• _ACTION ITEM_: Extract the records in full, leaving every picture out.

• _SOURCE MATERIAL_:
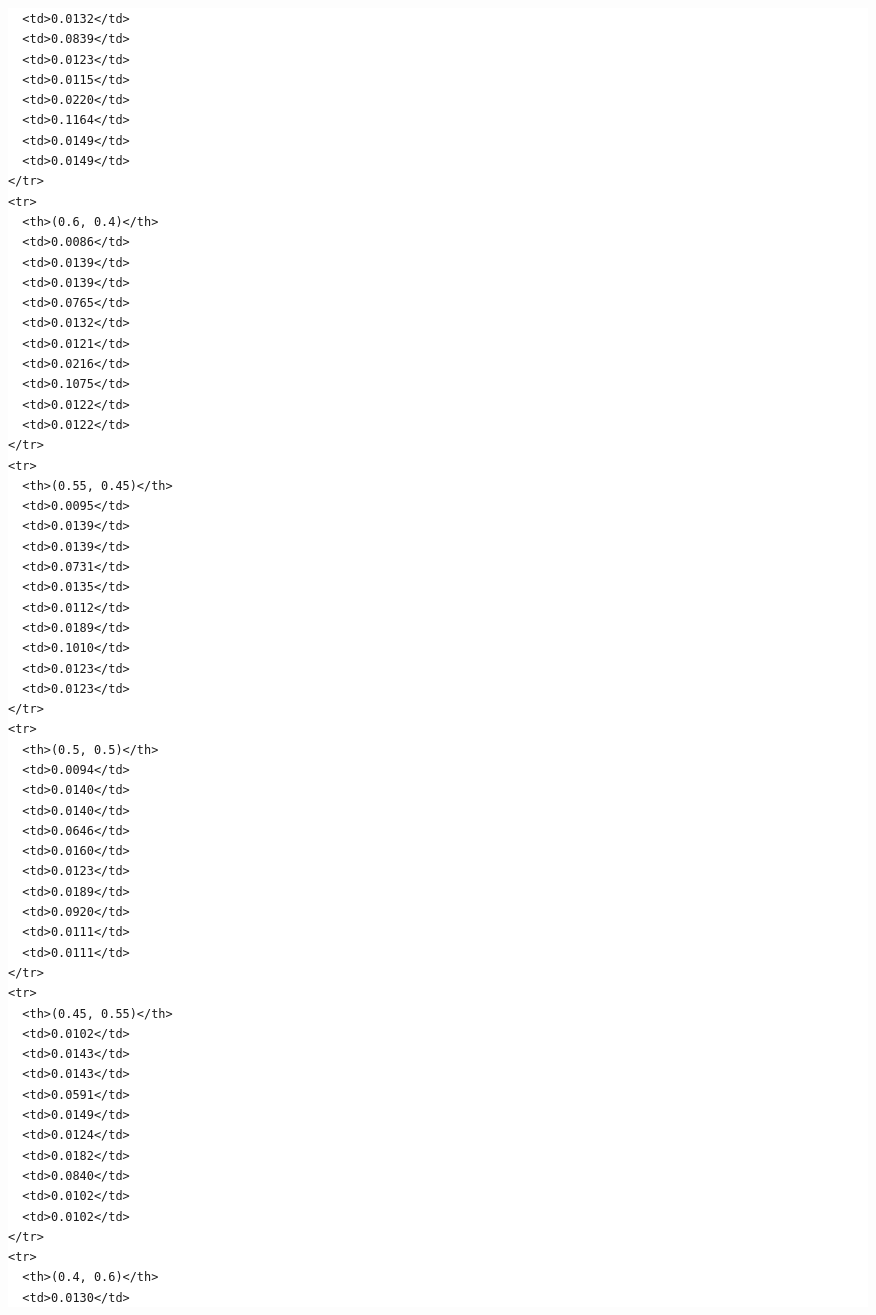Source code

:       <td>0.0132</td>
      <td>0.0839</td>
      <td>0.0123</td>
      <td>0.0115</td>
      <td>0.0220</td>
      <td>0.1164</td>
      <td>0.0149</td>
      <td>0.0149</td>
    </tr>
    <tr>
      <th>(0.6, 0.4)</th>
      <td>0.0086</td>
      <td>0.0139</td>
      <td>0.0139</td>
      <td>0.0765</td>
      <td>0.0132</td>
      <td>0.0121</td>
      <td>0.0216</td>
      <td>0.1075</td>
      <td>0.0122</td>
      <td>0.0122</td>
    </tr>
    <tr>
      <th>(0.55, 0.45)</th>
      <td>0.0095</td>
      <td>0.0139</td>
      <td>0.0139</td>
      <td>0.0731</td>
      <td>0.0135</td>
      <td>0.0112</td>
      <td>0.0189</td>
      <td>0.1010</td>
      <td>0.0123</td>
      <td>0.0123</td>
    </tr>
    <tr>
      <th>(0.5, 0.5)</th>
      <td>0.0094</td>
      <td>0.0140</td>
      <td>0.0140</td>
      <td>0.0646</td>
      <td>0.0160</td>
      <td>0.0123</td>
      <td>0.0189</td>
      <td>0.0920</td>
      <td>0.0111</td>
      <td>0.0111</td>
    </tr>
    <tr>
      <th>(0.45, 0.55)</th>
      <td>0.0102</td>
      <td>0.0143</td>
      <td>0.0143</td>
      <td>0.0591</td>
      <td>0.0149</td>
      <td>0.0124</td>
      <td>0.0182</td>
      <td>0.0840</td>
      <td>0.0102</td>
      <td>0.0102</td>
    </tr>
    <tr>
      <th>(0.4, 0.6)</th>
      <td>0.0130</td>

• _EXERCISE OUTPUT_:
Source code

:       <td>0.0132</td>
      <td>0.0839</td>
      <td>0.0123</td>
      <td>0.0115</td>
      <td>0.0220</td>
      <td>0.1164</td>
      <td>0.0149</td>
      <td>0.0149</td>
    </tr>
    <tr>
      <th>(0.6, 0.4)</th>
      <td>0.0086</td>
      <td>0.0139</td>
      <td>0.0139</td>
      <td>0.0765</td>
      <td>0.0132</td>
      <td>0.0121</td>
      <td>0.0216</td>
      <td>0.1075</td>
      <td>0.0122</td>
      <td>0.0122</td>
    </tr>
    <tr>
      <th>(0.55, 0.45)</th>
      <td>0.0095</td>
      <td>0.0139</td>
      <td>0.0139</td>
      <td>0.0731</td>
      <td>0.0135</td>
      <td>0.0112</td>
      <td>0.0189</td>
      <td>0.1010</td>
      <td>0.0123</td>
      <td>0.0123</td>
    </tr>
    <tr>
      <th>(0.5, 0.5)</th>
      <td>0.0094</td>
      <td>0.0140</td>
      <td>0.0140</td>
      <td>0.0646</td>
      <td>0.0160</td>
      <td>0.0123</td>
      <td>0.0189</td>
      <td>0.0920</td>
      <td>0.0111</td>
      <td>0.0111</td>
    </tr>
    <tr>
      <th>(0.45, 0.55)</th>
      <td>0.0102</td>
      <td>0.0143</td>
      <td>0.0143</td>
      <td>0.0591</td>
      <td>0.0149</td>
      <td>0.0124</td>
      <td>0.0182</td>
      <td>0.0840</td>
      <td>0.0102</td>
      <td>0.0102</td>
    </tr>
    <tr>
      <th>(0.4, 0.6)</th>
      <td>0.0130</td>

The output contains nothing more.